WORK ORDER: Pull from the data below each line where the word "size" occurs, and copy it.

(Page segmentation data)
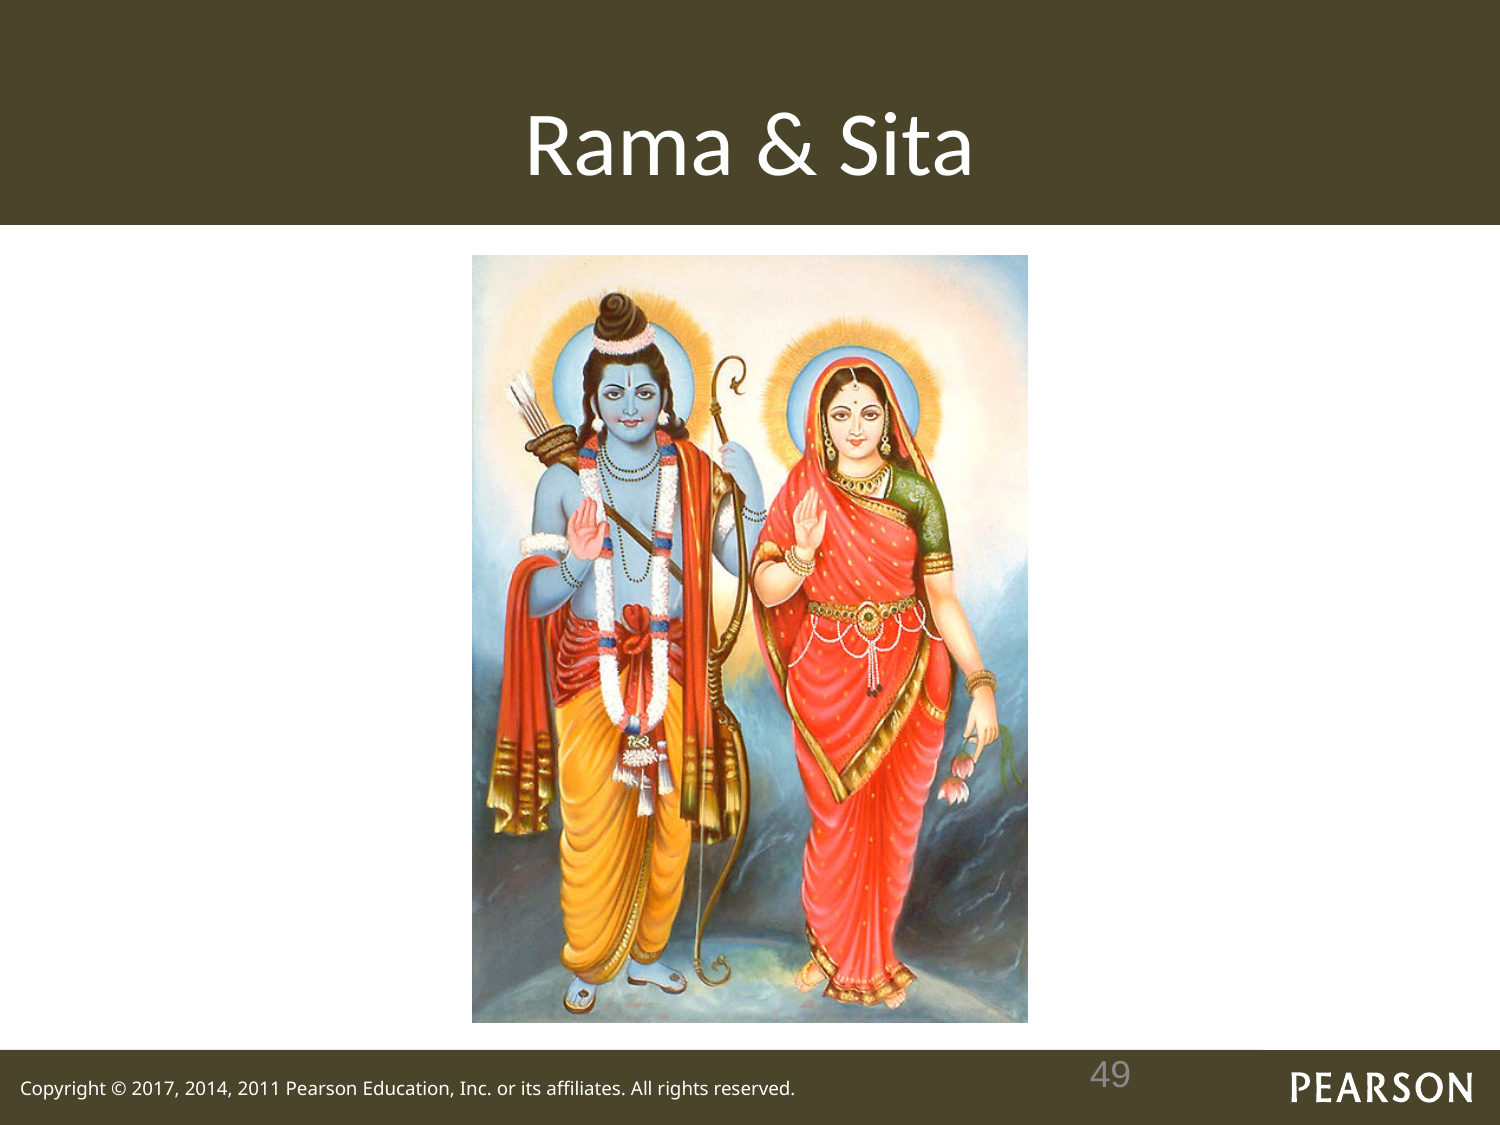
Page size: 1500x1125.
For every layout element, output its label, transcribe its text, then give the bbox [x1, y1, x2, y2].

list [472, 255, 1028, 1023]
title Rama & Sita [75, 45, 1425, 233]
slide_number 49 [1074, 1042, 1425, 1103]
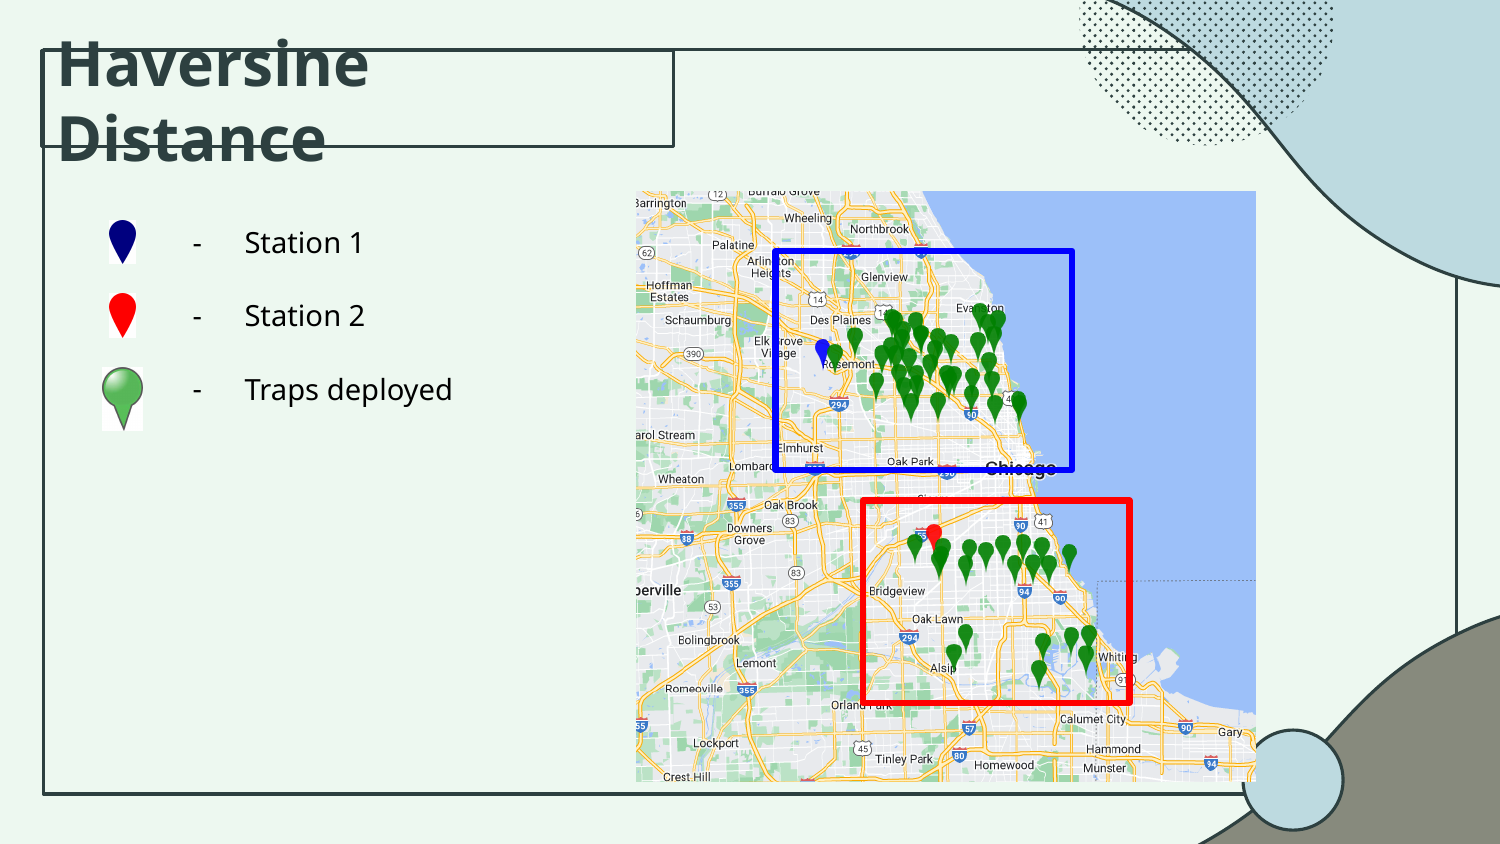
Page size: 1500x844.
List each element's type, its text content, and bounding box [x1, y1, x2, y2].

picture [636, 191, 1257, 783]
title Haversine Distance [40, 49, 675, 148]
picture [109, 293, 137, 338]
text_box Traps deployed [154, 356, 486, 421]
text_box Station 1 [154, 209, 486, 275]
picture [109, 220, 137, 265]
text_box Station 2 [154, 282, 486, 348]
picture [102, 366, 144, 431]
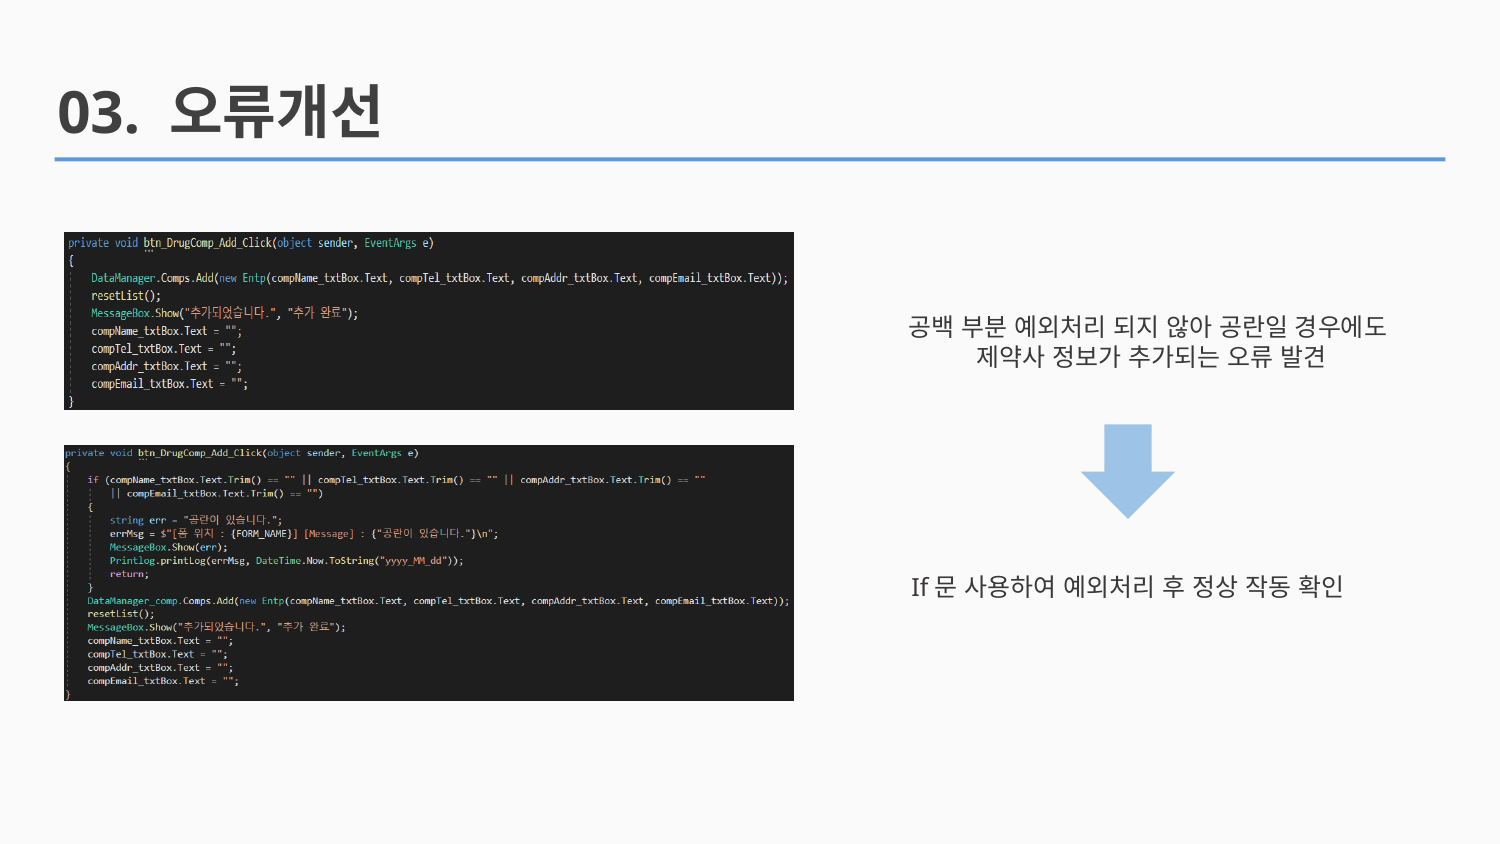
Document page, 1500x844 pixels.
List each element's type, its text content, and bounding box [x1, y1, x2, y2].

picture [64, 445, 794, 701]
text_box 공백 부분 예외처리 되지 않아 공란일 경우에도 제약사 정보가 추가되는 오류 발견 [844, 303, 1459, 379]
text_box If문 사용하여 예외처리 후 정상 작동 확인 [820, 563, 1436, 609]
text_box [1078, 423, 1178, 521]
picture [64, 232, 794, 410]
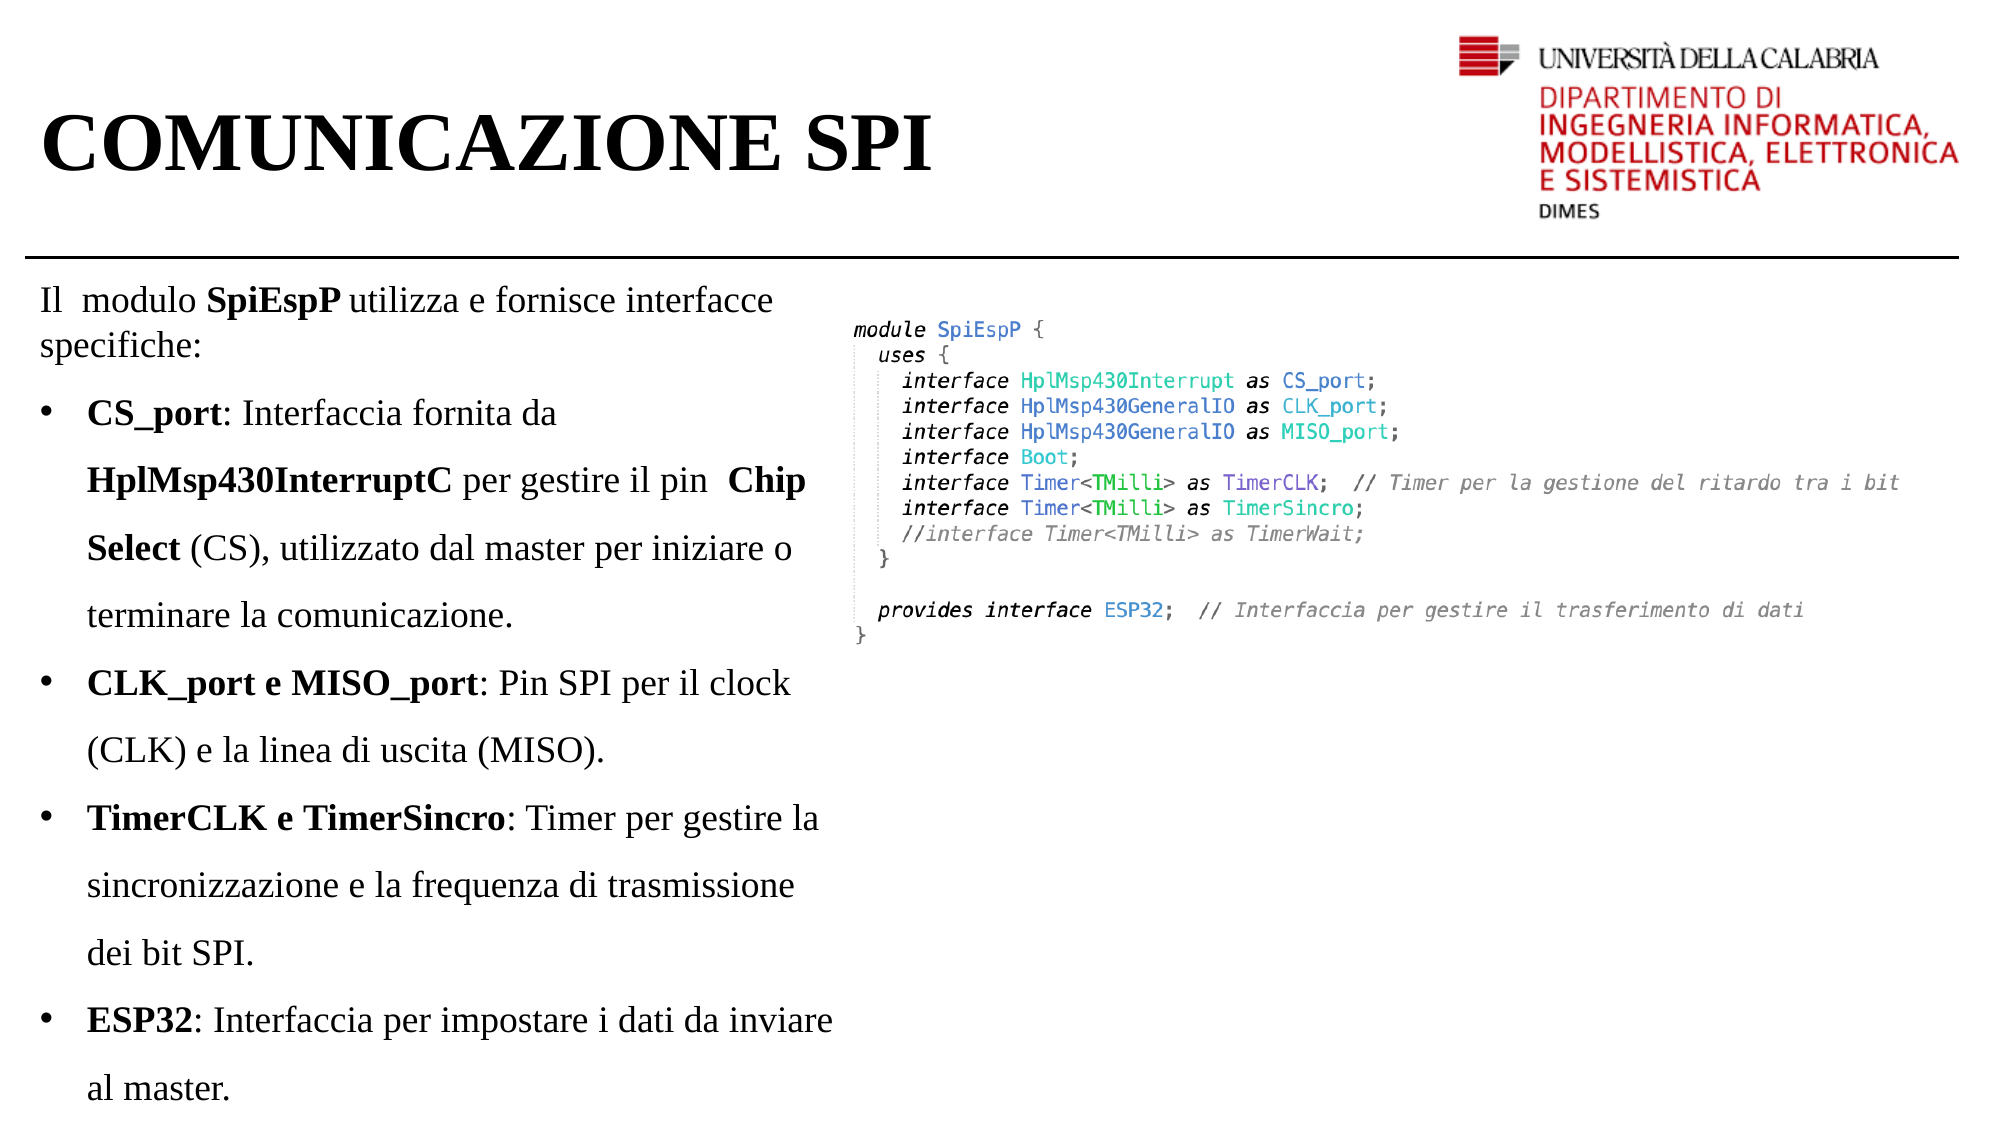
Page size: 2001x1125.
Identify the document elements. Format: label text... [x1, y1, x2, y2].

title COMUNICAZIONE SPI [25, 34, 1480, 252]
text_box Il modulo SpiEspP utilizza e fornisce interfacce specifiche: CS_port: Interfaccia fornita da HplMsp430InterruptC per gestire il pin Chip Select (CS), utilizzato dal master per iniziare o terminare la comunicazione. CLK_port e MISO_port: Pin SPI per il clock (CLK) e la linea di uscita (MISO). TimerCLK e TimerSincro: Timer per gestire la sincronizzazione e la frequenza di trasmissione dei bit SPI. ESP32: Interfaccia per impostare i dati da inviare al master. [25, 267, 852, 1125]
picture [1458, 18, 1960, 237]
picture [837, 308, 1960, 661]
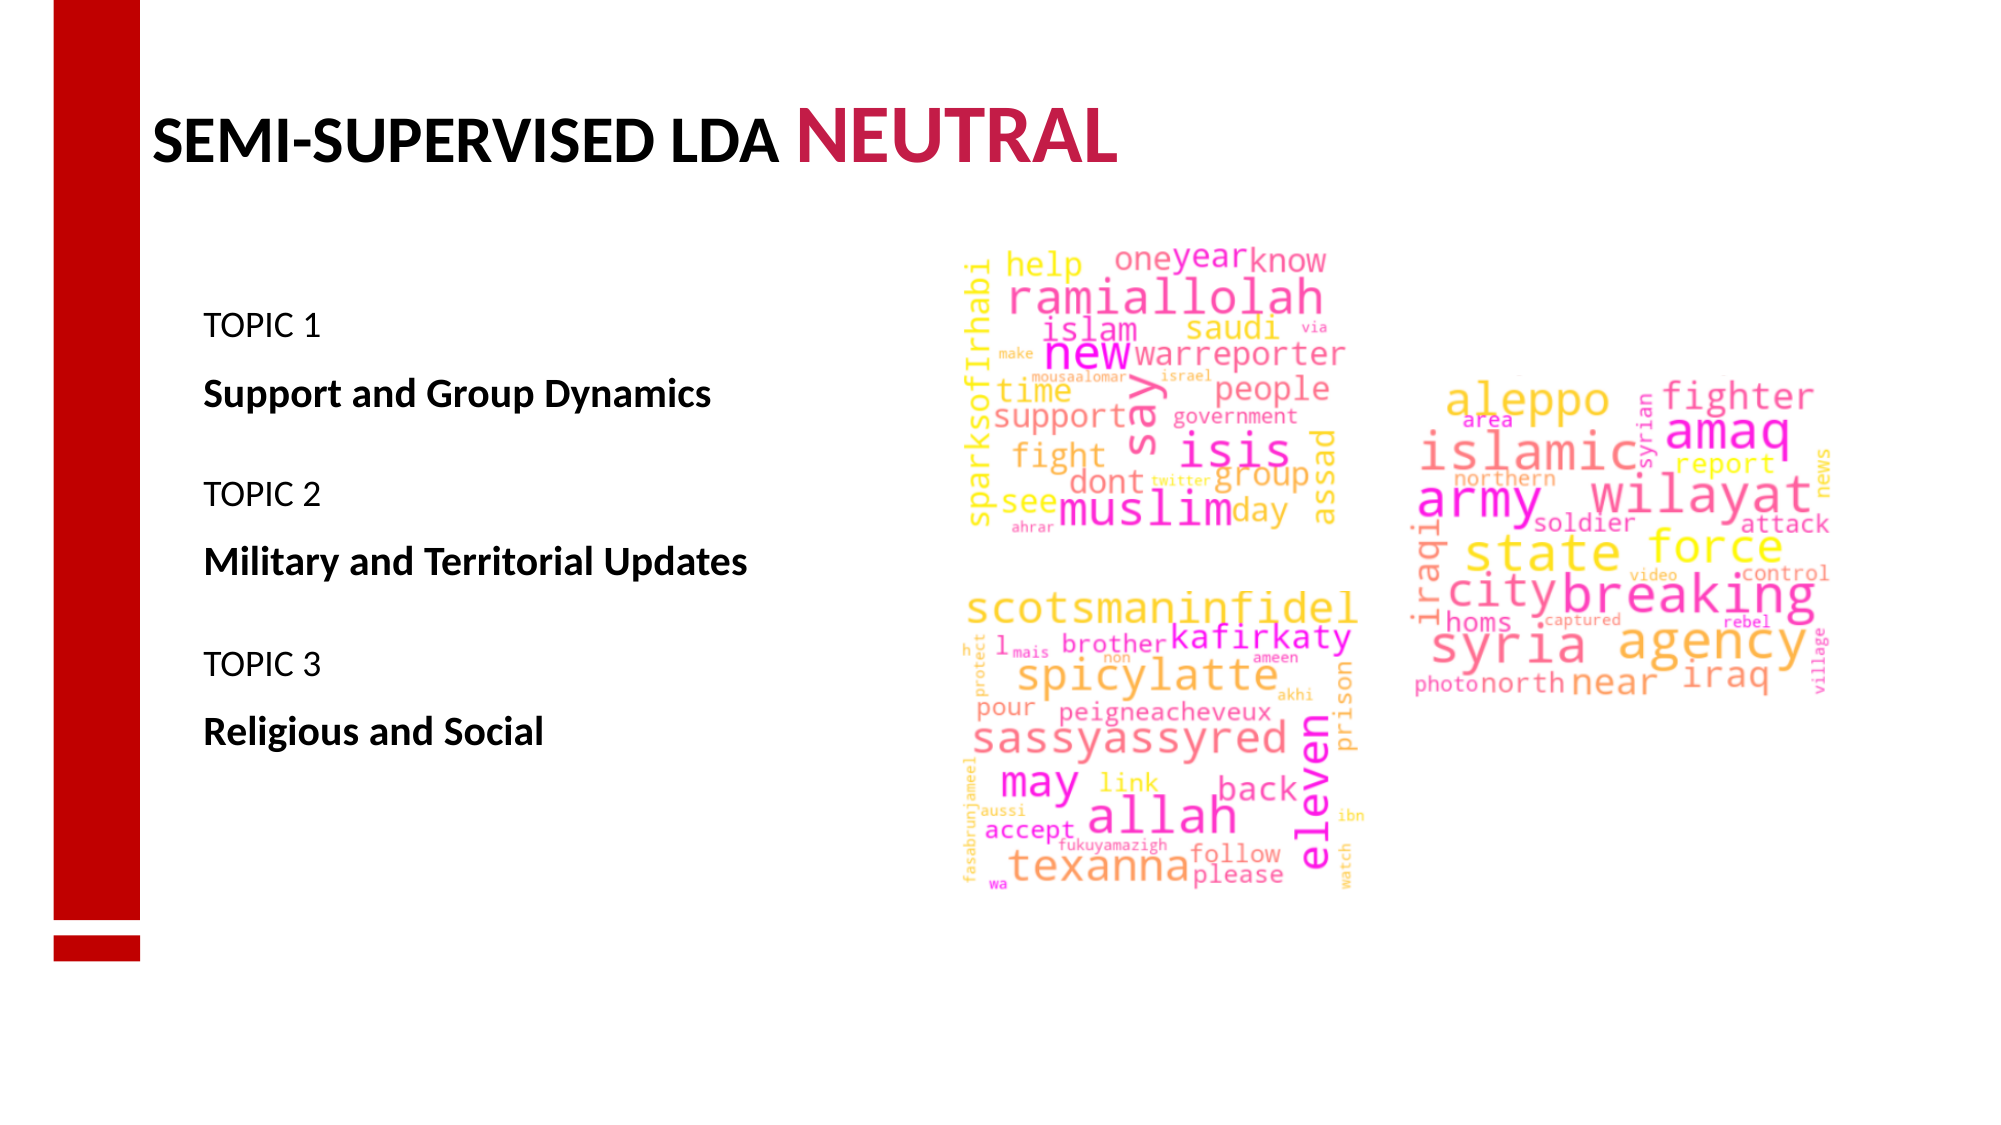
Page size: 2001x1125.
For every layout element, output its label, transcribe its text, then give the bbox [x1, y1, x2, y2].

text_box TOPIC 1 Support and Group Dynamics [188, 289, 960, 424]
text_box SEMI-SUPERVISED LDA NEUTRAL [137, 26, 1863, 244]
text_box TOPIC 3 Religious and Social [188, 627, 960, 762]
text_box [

TASK ANSWER:
Page size: 1500x1125.
Page size: 1500x844.
Page size: 2001x1125.
Page size: 2001x1125.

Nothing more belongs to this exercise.